Re: [PATCH 1/2] kernfs: dont take i_lock on inode attr read

From: Imran Khan
Date: Thu Jul 27 2023 - 01:38:59 EST


Hello again Ian,
I take back my previous comment :).

On 27/7/2023 2:30 pm, Imran Khan wrote:
> Hello Ian,
> Sorry for late reply. I was about to reply this week.
>
> On 27/7/2023 10:38 am, Ian Kent wrote:
>> On 20/7/23 10:03, Ian Kent wrote:
>>> On Wed, 2023-07-19 at 12:23 +0800, Ian Kent wrote:
>
> [...]
>>> I do see a problem with recent changes.
>>>
>>> I'll send this off to Greg after I've done some testing (primarily just
>>> compile and function).
>>>
>>> Here's a patch which describes what I found.
>>>
>>> Comments are, of course, welcome, ;)
>>
>> Anders I was hoping you would check if/what lockdep trace
>>
>> you get with this patch.
>>
>>
>> Imran, I was hoping you would comment on my change as it
>>
>> relates to the kernfs_iattr_rwsem changes.
>>
>>
>> Ian
>>
>>>
>>> kernfs: fix missing kernfs_iattr_rwsem locking
>>>
>>> From: Ian Kent <raven@xxxxxxxxxx>
>>>
>>> When the kernfs_iattr_rwsem was introduced a case was missed.
>>>
>>> The update of the kernfs directory node child count was also protected
>>> by the kernfs_rwsem and needs to be included in the change so that the
>>> child count (and so the inode n_link attribute) does not change while
>>> holding the rwsem for read.
>>>
>
> kernfs direcytory node's child count changes in kernfs_(un)link_sibling and
> these are getting invoked while adding (kernfs_add_one),
> removing(__kernfs_remove) or moving (kernfs_rename_ns)a node.
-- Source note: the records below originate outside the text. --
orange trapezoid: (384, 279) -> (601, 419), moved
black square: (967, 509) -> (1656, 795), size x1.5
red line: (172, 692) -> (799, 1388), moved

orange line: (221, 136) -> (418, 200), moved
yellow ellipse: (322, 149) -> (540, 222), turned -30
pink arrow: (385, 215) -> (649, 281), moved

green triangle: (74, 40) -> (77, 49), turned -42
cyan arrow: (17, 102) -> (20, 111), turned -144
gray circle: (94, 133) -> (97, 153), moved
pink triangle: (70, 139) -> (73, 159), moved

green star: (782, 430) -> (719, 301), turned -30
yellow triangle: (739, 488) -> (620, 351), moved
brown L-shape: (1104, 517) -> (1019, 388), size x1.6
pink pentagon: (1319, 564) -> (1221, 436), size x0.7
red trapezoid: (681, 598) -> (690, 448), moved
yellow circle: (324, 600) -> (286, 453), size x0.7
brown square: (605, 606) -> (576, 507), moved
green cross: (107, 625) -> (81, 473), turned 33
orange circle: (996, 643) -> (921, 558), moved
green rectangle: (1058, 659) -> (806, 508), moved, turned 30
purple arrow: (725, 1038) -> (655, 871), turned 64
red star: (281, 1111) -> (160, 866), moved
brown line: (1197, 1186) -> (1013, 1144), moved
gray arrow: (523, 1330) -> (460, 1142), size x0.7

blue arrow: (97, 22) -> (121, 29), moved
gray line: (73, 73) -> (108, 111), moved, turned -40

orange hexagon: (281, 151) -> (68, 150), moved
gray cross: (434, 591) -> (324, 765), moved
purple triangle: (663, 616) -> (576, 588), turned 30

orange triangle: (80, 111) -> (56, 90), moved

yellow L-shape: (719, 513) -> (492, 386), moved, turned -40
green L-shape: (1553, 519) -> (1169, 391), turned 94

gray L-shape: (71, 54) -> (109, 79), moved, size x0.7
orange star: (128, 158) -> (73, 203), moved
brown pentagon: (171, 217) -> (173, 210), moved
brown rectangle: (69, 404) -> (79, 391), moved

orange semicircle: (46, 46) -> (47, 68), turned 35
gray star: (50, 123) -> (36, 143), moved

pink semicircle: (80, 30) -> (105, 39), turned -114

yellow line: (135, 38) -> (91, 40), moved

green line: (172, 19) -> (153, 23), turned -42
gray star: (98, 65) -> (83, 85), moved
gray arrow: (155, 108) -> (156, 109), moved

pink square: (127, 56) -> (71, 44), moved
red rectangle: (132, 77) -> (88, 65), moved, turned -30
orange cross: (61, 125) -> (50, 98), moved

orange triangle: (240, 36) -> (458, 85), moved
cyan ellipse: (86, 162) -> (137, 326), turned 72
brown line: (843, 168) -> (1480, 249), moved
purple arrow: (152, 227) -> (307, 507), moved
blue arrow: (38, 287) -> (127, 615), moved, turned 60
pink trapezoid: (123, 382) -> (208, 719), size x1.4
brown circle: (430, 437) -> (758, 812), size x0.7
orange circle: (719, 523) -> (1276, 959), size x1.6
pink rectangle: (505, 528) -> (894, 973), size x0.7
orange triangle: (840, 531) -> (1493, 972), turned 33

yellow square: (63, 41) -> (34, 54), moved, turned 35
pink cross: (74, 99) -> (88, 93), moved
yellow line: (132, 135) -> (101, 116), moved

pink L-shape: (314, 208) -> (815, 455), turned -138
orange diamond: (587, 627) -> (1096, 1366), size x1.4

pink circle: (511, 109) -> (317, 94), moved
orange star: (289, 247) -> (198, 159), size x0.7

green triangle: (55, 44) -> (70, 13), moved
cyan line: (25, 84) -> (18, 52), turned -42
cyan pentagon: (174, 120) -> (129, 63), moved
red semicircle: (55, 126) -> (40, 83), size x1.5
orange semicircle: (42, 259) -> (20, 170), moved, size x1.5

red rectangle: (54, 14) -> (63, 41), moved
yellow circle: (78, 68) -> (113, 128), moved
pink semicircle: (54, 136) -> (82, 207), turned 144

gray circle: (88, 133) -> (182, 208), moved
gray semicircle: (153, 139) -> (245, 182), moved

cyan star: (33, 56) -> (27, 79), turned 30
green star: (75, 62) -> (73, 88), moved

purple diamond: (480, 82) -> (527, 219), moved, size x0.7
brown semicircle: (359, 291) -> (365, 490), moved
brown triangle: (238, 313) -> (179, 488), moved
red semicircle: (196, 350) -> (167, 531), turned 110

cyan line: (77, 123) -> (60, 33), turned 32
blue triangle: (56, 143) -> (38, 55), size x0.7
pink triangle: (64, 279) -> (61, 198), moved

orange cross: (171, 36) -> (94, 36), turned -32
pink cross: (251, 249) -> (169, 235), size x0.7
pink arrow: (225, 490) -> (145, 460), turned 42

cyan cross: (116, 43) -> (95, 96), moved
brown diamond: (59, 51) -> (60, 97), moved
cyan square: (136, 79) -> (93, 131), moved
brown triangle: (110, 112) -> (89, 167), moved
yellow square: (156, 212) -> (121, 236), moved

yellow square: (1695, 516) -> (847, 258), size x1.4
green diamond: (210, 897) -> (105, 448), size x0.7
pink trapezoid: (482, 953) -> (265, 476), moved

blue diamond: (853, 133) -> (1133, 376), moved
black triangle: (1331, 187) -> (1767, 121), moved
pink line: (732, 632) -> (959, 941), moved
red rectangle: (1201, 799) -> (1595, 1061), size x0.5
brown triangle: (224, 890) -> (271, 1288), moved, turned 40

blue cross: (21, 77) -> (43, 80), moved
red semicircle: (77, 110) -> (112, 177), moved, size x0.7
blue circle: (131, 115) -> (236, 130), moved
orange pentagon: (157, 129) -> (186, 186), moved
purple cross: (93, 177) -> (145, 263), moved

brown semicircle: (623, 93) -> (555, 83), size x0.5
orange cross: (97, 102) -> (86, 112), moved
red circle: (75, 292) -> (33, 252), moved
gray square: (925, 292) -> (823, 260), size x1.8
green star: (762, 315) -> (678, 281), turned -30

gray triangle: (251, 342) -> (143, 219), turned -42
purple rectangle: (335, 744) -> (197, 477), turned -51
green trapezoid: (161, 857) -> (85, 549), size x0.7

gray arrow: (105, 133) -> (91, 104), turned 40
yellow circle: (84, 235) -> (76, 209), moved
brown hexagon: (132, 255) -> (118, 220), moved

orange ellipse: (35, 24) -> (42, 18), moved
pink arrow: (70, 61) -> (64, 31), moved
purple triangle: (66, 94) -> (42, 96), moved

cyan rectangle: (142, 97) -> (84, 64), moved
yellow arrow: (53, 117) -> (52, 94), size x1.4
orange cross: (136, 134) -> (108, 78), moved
Each of these
> operations proceed under kernfs_rwsem and I see each invocation of
> kernfs_link/unlink_sibling during the above mentioned operations is happening
> under kernfs_rwsem.
> So the child count should still be protected by kernfs_rwsem and we should not
> need to acquire kernfs_iattr_rwsem in kernfs_link/unlink_sibling.
>

kernfs_refresh_inode can still race against kernfs_link/unlink_siblings. So your
change looks good to me.
My tests are not showing any issues either. ( I tested on 4.14 and 5.4 kernels
as well).

Fee free to add my RB.

Reviewed-by: Imran Khan <imran.f.khan@xxxxxxxxxx>

> Kindly let me know your thoughts. I would still like to see new lockdep traces
> with this change.
>
> Thanks,
> Imran
>
>>> Fixes: 9caf696142 (kernfs: Introduce separate rwsem to protect inode
>>> attributes)
>>>
>>> Signed-off-by: Ian Kent <raven@xxxxxxxxxx>
>>> Cc: Anders Roxell <anders.roxell@xxxxxxxxxx>
>>> Cc: Imran Khan <imran.f.khan@xxxxxxxxxx>
>>> Cc: Arnd Bergmann <arnd@xxxxxxxx>
>>> Cc: Minchan Kim <minchan@xxxxxxxxxx>
>>> Cc: Eric Sandeen <sandeen@xxxxxxxxxxx>
>>> ---
>>>   fs/kernfs/dir.c |    4 ++++
>>>   1 file changed, 4 insertions(+)
>>>
>>> diff --git a/fs/kernfs/dir.c b/fs/kernfs/dir.c
>>> index 45b6919903e6..6e84bb69602e 100644
>>> --- a/fs/kernfs/dir.c
>>> +++ b/fs/kernfs/dir.c
>>> @@ -383,9 +383,11 @@ static int kernfs_link_sibling(struct kernfs_node
>>> *kn)
>>>       rb_insert_color(&kn->rb, &kn->parent->dir.children);
>>>         /* successfully added, account subdir number */
>>> +    down_write(&kernfs_root(kn)->kernfs_iattr_rwsem);
>>>       if (kernfs_type(kn) == KERNFS_DIR)
>>>           kn->parent->dir.subdirs++;
>>>       kernfs_inc_rev(kn->parent);
>>> +    up_write(&kernfs_root(kn)->kernfs_iattr_rwsem);
>>>         return 0;
>>>   }
>>> @@ -408,9 +410,11 @@ static bool kernfs_unlink_sibling(struct
>>> kernfs_node *kn)
>>>       if (RB_EMPTY_NODE(&kn->rb))
>>>           return false;
>>>   +    down_write(&kernfs_root(kn)->kernfs_iattr_rwsem);
>>>       if (kernfs_type(kn) == KERNFS_DIR)
>>>           kn->parent->dir.subdirs--;
>>>       kernfs_inc_rev(kn->parent);
>>> +    up_write(&kernfs_root(kn)->kernfs_iattr_rwsem);
>>>         rb_erase(&kn->rb, &kn->parent->dir.children);
>>>       RB_CLEAR_NODE(&kn->rb);
>>>